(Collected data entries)
= = = = =

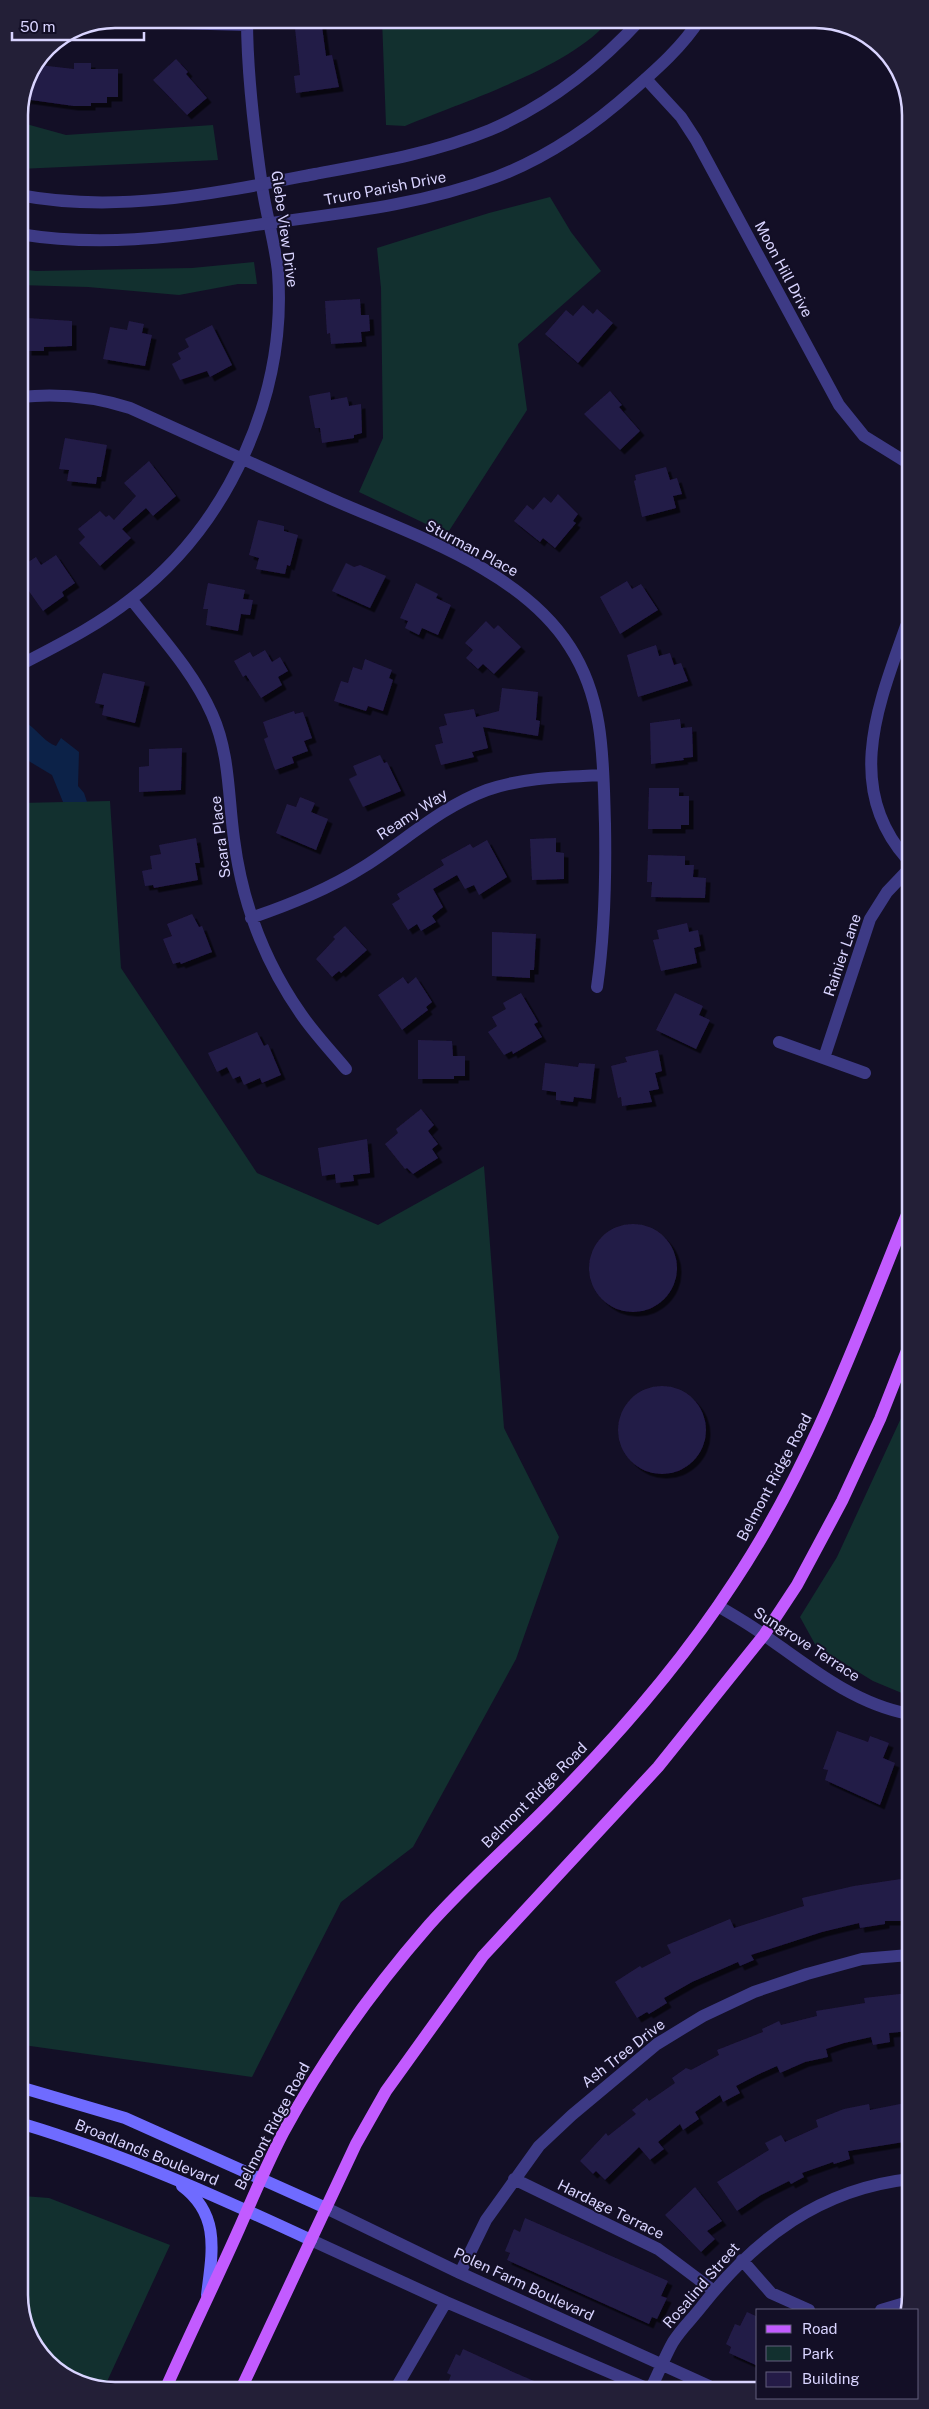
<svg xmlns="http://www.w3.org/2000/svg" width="929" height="2409" font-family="'Public Sans',sans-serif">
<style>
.green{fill:#12302f}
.water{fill:#0c2248}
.building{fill:#241b47;filter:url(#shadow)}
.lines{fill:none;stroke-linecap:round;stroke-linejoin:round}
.minor{stroke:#3d3a85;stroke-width:12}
.tertiary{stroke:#3d3a85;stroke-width:12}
.secondary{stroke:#6f6bff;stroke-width:12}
.primary{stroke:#c25bff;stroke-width:12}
.labels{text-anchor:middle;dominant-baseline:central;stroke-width:4;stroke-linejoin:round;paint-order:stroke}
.street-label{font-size:15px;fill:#d9d4ff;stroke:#130f26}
.rim{fill:none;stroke:#d9d4ff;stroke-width:2.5}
</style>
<defs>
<filter id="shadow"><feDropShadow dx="4.5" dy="4.5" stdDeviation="0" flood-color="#0009"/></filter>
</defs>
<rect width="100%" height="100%" fill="#130f26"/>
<path class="green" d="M382 19H610C573 67 462 102 405 126L386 125Z
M19 122 66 135 213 125 218 160 19 169Z
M550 197 571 232 601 271 518 344 527 410 447 534 359 492 383 438 381 288 377 248 489 213Z
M254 262 257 284H238L179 295 88 287 19 285V269L36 271 192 268Z
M110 801 121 968 257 1173 378 1225 484 1166 504 1428 559 1537 516 1659 413 1847 341 1902 252 2077 23 2045 20 803Z
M908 1403 909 1696 873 1681 816 1646 800 1617 837 1557Z
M23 2196 49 2198 170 2245 104 2388 56 2370 24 2325Z"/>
<path class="water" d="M28 724C39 732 45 742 56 746L61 738 79 752 78 786 84 793 87 802H63L52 775 22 757 20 732Z"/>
<path class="building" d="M294 19H321L326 56 332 55 339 87 296 93 294 76 300 75Z
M176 59 188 72 186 74 207 98 187 115 153 80Z
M74 63H91V69H118V97H107V103H91V106H74L24 99 39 65 74 69Z
M360 299 361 315H369L370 331 361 332 362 342 331 344 330 333 327 334 325 301Z
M583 305 593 314 597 309 613 323 578 363 545 334 566 310 573 316Z
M27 318 72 321V346L44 347V351H27Z
M129 321 144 324 142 333 152 335 145 366 103 359 110 327 127 330Z
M212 325 232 365 210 377 207 371 180 380 172 364 181 359 178 353 189 347 185 339Z
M610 391 622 405 619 407 640 431 620 450 584 414Z
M330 392 331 400 347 397 349 406 361 404 362 433 354 435V438L322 443 320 428H315L309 396Z
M65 438 107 445 101 477H97L96 484 67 481 69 470 59 469Z
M149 461 176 496 153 516 146 508 122 529 131 538 100 566 79 543 85 537 78 529 100 511 106 517 109 515 114 520 136 496 124 483Z
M666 467 670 480 677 478 682 494 673 496 676 508 642 517 634 481 636 480 635 475Z
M558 494 578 514 573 521 576 523 555 548 543 538 540 542 514 521 527 505 533 510 544 497 551 503Z
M258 520 284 526V531L298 535 290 566 287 565 285 574 256 569 259 558 249 555Z
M56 555 75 583 62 592 64 596 43 611 21 580 28 575 22 566 36 557 41 565Z
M346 563 354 567 360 565 386 576 370 608 332 591Z
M627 581 632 589 641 584 658 610 620 634 600 597Z
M208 583 245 590 243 599 253 600 250 615 241 614 238 631 206 625 208 609H203Z
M416 583 438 594 436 598 451 605 438 635 422 628 419 635 405 628 408 621 400 618Z
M486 621 494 629 498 625 521 647 494 674 483 664 478 669 466 658 473 650 465 643Z
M656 645 659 656 670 653 674 665 681 663 688 681 638 697 627 655Z
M265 650 272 662 280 657 288 671 278 677 282 685 261 698 246 675 243 677 234 661 250 652 253 657Z
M365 659 392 670 389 678 393 680 383 711 368 706 366 711 334 701 341 681 348 683 353 667 362 670Z
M103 673 145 682 135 723 102 715 104 705 95 703Z
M502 688 538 692 536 720 540 721 538 736 483 727 488 748 472 752 474 757 441 765 435 745 443 743 439 727 447 725 444 714 474 709 476 717 499 711Z
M294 711 295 714 303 712 312 738 304 741 308 751 292 757 294 763 275 770 264 739 268 737 263 722Z
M680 719 681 728 692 727 693 757 683 758 684 760 651 764 650 723Z
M182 748 181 790 139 792V767L149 766V749Z
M380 755 384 763 387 762 401 791 363 807 349 779 357 775 353 766Z
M649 788H679V796H689V825H681V829H648Z
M300 797 315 803 311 812 328 819 316 850 276 833 287 804 296 807Z
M196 838 200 863H195L198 880 154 888 153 885 145 886 142 871 152 869 150 856 161 854 159 845Z
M556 838V852L564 853V879L532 880 530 839Z
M487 840 507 877 479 895 474 885 465 889 457 875 433 889 443 907 432 916 436 922 421 931 417 924 408 930 392 904 400 899 397 894 444 865 441 860 470 844 473 848Z
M648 855 685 856V865H694L693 877 706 878 705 898 651 897 652 882H647Z
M192 914 199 927 202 926 212 952 181 964 180 962 173 964 163 939 172 936 167 924Z
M687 923 689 932 698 930 701 946 694 948 697 963 661 971 653 940 659 939 657 930Z
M345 926 367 950 341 973 339 971 332 977 316 959 335 939 333 937Z
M492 932 536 934 534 970H530V978L492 976Z
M403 977 408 984 416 977 432 1002 426 1007 428 1010 402 1030 378 995Z
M521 993 538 1022 534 1024 542 1037 513 1054 512 1051 504 1055 488 1032 497 1026 492 1017 506 1009 503 1003Z
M675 993 703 1006 699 1015 710 1020 696 1049 656 1030Z
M257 1032 264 1046 268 1044 281 1075 262 1083 260 1078 244 1085 240 1076 233 1079 227 1067 217 1072 208 1053Z
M418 1040 452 1041 453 1056H465V1076H454V1079H418Z
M658 1050 662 1071 655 1073 659 1089 649 1091 652 1102 622 1106 621 1097 618 1098 611 1066 627 1062 625 1057Z
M545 1063 578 1067 579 1063 595 1064 591 1099 574 1097 573 1102 556 1100V1092L542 1090Z
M421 1109 434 1125 428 1131 438 1144 432 1149 438 1158 413 1174 407 1168 405 1169 385 1144 398 1133 396 1129Z
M367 1139 370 1173 353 1175 354 1181 336 1183 335 1174 322 1176 318 1148Z
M589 1268a44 44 0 1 1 88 0a44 44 0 1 1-88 0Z
M618 1430a44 44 0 1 1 88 0a44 44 0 1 1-88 0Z
M837 1731 868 1742 870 1736 889 1743 883 1758 895 1763 880 1805 825 1780 828 1770 823 1769Z
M901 1879H909V1921H885V1924L860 1928 859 1923 822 1932 751 1955 754 1960 740 1966 738 1962 692 1982 664 1998 667 2003 649 2014 647 2012 637 2018 615 1982 640 1966 642 1968 671 1953 667 1945 730 1919 734 1928 804 1906 802 1898 854 1886Z
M909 1993 910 2031 889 2033 890 2042 873 2045 871 2037 844 2043 826 2049 828 2057 805 2062 780 2073 777 2066 757 2075 736 2086 740 2093 723 2102 720 2095 695 2112 699 2119 683 2130 680 2124 658 2142 664 2149 650 2160 639 2147 605 2180 596 2171 593 2174 580 2161 606 2133 608 2136 636 2114 632 2110 647 2098 649 2101 675 2083 672 2078 686 2068 691 2070 719 2055 717 2050 763 2032 762 2029 779 2021 781 2025 817 2016 816 2011 865 2003 864 1998Z
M910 2102V2141L848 2151 850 2159 834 2164 833 2162 802 2173 804 2177 791 2184 789 2181 761 2195 737 2211 717 2182 769 2150 765 2143 781 2135 785 2142 818 2127 816 2120 844 2109 869 2104 870 2110Z
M695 2187 722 2221 707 2231 715 2239 701 2252 665 2215Z
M525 2218 668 2281 661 2296 667 2298 657 2319 652 2317 649 2324 507 2260 510 2253 505 2251 514 2229 520 2232Z
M747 2312 758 2317V2366L729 2353 731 2347 726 2344 735 2324 740 2326Z
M463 2349 513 2372 548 2387 446 2388 451 2375 447 2373 456 2354 460 2356Z"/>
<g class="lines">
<path class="minor" d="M101 21 247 25
M646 79 681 117 696 140 839 405 864 436 906 462
M20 397C59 393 93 396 130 408 197 438 263 468 329 498 410 534 521 569 570 647 605 701 603 762 605 824 606 880 605 932 597 987
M131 599C160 636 193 671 212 714 230 754 228 796 234 839 242 902 264 961 301 1014 314 1033 331 1051 346 1069
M906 626C879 703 843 787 907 859
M20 665C58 645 97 626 131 599 229 524 287 395 278 272 275 243 266 214 262 186 254 131 247 74 247 19
M251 918C291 904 329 889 365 866 406 840 441 807 487 790 524 777 564 777 603 775
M779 1042 865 1073
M824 1058 870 919 887 892 907 871
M718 1606C733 1615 749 1624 764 1635 808 1666 854 1704 909 1714
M514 2179 658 2249 714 2291
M326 2208 460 2273 709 2386
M311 2240 446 2302 644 2387
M742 2260 771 2293 809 2310
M460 2273 486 2220 539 2146 572 2115 657 2044 703 2016 754 1992 807 1974 862 1959 909 1955
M881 2310 908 2302
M652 2386C659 2372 665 2356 673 2342 681 2329 693 2318 702 2306 756 2238 820 2189 910 2179
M396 2388 446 2302"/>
<path class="tertiary" d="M19 195C118 214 217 193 315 174 374 163 434 153 490 130 548 105 599 65 641 19
M19 234C106 248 178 236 263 224 342 213 421 205 496 177 546 158 594 125 633 90 657 69 683 46 700 19"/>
<path class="secondary" d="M23 2088 125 2118 326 2208
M23 2124C123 2154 216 2196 311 2240
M182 2186C221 2215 212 2253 207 2295"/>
<path class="primary" d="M241 2389 356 2144 386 2091 483 1956 658 1767 764 1635 797 1585 842 1501 880 1419 908 1348
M165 2390C189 2336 215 2283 239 2229 253 2197 267 2164 283 2133 323 2059 374 1988 429 1925 470 1879 517 1839 559 1795 623 1730 684 1659 734 1582 810 1468 857 1338 908 1212"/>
</g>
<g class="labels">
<g class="street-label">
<text transform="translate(385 188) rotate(-11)">Truro Parish Drive</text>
<text transform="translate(285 229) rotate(82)">Glebe View Drive</text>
<text transform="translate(784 269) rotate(62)">Moon Hill Drive</text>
<text transform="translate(472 548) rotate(28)">Sturman Place</text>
<text transform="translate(412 814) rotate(-33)">Reamy Way</text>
<text transform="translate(220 837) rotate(-97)">Scara Place</text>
<text transform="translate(842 955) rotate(-71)">Rainier Lane</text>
<text transform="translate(774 1477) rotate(-62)">Belmont Ridge Road</text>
<text transform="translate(807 1644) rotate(33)">Sungrove Terrace</text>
<text transform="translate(534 1795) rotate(-45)">Belmont Ridge Road</text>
<text transform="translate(623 2053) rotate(-38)">Ash Tree Drive</text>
<text transform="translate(272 2126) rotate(-62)">Belmont Ridge Road</text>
<text transform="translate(147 2152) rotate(22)">Broadlands Boulevard</text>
<text transform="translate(611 2209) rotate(26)">Hardage Terrace</text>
<text transform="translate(524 2284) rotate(25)">Polen Farm Boulevard</text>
<text transform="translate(701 2285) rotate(-49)">Rosalind Street</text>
</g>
</g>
<path d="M0 0H929V2409H0ZM115 28H815A87 87 0 0 1 902 115V2295A87 87 0 0 1 815 2382H115A87 87 0 0 1 28 2295V115A87 87 0 0 1 115 28Z" fill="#231f37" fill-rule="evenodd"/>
<path class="rim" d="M115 28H815A87 87 0 0 1 902 115V2295A87 87 0 0 1 815 2382H115A87 87 0 0 1 28 2295V115A87 87 0 0 1 115 28Z"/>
<rect x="756" y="2309" width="162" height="90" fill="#130f26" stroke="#625e7d"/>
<rect x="766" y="2325" width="25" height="8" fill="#c25bff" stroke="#625e7d"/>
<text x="802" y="2334" font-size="15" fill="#d9d4ff">Road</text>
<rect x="766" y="2346" width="25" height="15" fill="#12302f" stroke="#625e7d"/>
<text x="802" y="2359" font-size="15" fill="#d9d4ff">Park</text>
<rect x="766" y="2372" width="25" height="15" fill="#241b47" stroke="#625e7d"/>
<text x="802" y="2384" font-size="15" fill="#d9d4ff">Building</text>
<path d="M12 32v8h132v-8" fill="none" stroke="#d9d4ff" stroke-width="2.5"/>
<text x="20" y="32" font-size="15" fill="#d9d4ff" stroke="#130f26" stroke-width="4" paint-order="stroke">50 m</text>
</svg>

= = = = =

Task directions ::
Give only the number of lines in the entries above that hold the string "filter".

Output of the task ::
2